======== DATASET
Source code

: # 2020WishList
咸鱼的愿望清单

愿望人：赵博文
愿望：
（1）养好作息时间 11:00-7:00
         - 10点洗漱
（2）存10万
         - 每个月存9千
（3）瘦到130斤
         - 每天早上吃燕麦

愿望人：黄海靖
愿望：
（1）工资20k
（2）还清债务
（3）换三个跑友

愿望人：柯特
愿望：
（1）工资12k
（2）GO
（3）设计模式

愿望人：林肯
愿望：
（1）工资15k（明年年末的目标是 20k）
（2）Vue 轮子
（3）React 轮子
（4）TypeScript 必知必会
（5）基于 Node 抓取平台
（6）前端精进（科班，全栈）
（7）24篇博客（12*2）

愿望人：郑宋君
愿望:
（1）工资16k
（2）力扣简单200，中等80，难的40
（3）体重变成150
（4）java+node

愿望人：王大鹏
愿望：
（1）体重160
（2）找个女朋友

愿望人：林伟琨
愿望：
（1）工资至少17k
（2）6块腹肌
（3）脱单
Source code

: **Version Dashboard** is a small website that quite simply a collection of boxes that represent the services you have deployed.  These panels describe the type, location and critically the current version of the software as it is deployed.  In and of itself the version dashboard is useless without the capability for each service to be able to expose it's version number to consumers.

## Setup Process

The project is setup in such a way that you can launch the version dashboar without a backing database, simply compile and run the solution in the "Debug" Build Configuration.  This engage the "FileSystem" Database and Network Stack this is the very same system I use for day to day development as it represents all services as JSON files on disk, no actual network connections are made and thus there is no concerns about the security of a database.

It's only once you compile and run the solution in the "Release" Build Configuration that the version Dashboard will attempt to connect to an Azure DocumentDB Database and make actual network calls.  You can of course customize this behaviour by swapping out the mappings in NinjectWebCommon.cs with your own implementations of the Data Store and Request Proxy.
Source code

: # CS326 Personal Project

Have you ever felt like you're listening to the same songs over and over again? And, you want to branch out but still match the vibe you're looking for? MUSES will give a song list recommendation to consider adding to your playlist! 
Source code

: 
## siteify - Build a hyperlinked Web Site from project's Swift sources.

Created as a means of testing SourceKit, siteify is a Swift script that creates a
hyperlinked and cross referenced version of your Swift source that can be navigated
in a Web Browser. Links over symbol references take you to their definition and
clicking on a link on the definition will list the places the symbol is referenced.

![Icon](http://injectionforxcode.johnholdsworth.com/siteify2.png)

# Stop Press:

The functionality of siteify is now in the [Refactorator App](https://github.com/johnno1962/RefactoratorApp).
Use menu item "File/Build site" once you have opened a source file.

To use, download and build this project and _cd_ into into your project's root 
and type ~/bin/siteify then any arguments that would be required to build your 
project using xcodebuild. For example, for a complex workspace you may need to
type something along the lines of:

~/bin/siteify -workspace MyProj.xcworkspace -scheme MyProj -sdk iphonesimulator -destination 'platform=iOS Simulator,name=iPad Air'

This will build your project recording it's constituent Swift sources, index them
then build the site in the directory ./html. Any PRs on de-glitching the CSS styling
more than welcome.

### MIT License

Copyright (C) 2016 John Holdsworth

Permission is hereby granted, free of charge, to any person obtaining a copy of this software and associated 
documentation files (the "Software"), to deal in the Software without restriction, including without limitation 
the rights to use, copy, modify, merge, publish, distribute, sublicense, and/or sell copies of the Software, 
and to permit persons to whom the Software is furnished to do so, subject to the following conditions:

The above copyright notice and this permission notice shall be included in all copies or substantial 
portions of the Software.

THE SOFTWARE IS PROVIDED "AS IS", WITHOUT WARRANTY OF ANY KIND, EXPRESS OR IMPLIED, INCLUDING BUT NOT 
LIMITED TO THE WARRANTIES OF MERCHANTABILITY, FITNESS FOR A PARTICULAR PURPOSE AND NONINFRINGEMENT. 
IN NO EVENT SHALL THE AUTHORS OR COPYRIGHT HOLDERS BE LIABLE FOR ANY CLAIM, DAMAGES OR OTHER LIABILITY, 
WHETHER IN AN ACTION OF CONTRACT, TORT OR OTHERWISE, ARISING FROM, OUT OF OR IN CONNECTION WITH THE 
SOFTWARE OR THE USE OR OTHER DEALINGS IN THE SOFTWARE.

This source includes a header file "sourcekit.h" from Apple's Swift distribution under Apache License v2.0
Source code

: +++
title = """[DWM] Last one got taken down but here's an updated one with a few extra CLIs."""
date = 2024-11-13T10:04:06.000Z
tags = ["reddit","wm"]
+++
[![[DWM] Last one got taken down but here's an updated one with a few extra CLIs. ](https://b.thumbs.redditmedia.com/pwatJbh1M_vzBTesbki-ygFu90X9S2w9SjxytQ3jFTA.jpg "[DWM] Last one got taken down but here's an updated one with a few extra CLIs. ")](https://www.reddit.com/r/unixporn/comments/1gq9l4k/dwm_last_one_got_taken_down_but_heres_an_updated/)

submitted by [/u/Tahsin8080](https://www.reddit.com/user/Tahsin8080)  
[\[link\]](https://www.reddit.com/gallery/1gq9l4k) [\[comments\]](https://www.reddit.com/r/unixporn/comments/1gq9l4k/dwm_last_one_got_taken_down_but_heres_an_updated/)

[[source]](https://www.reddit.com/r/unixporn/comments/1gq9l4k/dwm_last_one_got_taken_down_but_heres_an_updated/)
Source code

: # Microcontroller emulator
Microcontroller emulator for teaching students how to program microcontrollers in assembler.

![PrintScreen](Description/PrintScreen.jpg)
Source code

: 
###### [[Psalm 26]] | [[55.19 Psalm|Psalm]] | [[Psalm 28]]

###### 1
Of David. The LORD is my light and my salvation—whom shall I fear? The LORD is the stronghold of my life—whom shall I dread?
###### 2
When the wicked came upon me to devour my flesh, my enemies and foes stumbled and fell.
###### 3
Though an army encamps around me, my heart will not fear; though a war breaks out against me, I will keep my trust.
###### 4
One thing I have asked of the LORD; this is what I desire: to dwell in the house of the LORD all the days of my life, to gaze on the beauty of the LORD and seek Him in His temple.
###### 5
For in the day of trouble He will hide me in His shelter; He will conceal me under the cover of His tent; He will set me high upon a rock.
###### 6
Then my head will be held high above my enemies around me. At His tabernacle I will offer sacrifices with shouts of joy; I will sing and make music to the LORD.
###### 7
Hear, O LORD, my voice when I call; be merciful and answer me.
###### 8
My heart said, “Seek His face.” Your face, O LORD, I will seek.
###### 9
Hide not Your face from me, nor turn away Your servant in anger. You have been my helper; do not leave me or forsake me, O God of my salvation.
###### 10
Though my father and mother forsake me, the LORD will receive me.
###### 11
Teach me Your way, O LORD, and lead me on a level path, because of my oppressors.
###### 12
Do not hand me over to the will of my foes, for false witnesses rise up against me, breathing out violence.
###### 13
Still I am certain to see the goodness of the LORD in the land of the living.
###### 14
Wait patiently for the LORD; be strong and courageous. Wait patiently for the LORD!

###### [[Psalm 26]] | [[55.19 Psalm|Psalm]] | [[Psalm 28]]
================
PROBLEM STATEMENT
Pull out every line of the rows above that contains the string "extra".

RESPONSE TO THIS TASK
title = """[DWM] Last one got taken down but here's an updated one with a few extra CLIs."""
[![[DWM] Last one got taken down but here's an updated one with a few extra CLIs. ](https://b.thumbs.redditmedia.com/pwatJbh1M_vzBTesbki-ygFu90X9S2w9SjxytQ3jFTA.jpg "[DWM] Last one got taken down but here's an updated one with a few extra CLIs. ")](https://www.reddit.com/r/unixporn/comments/1gq9l4k/dwm_last_one_got_taken_down_but_heres_an_updated/)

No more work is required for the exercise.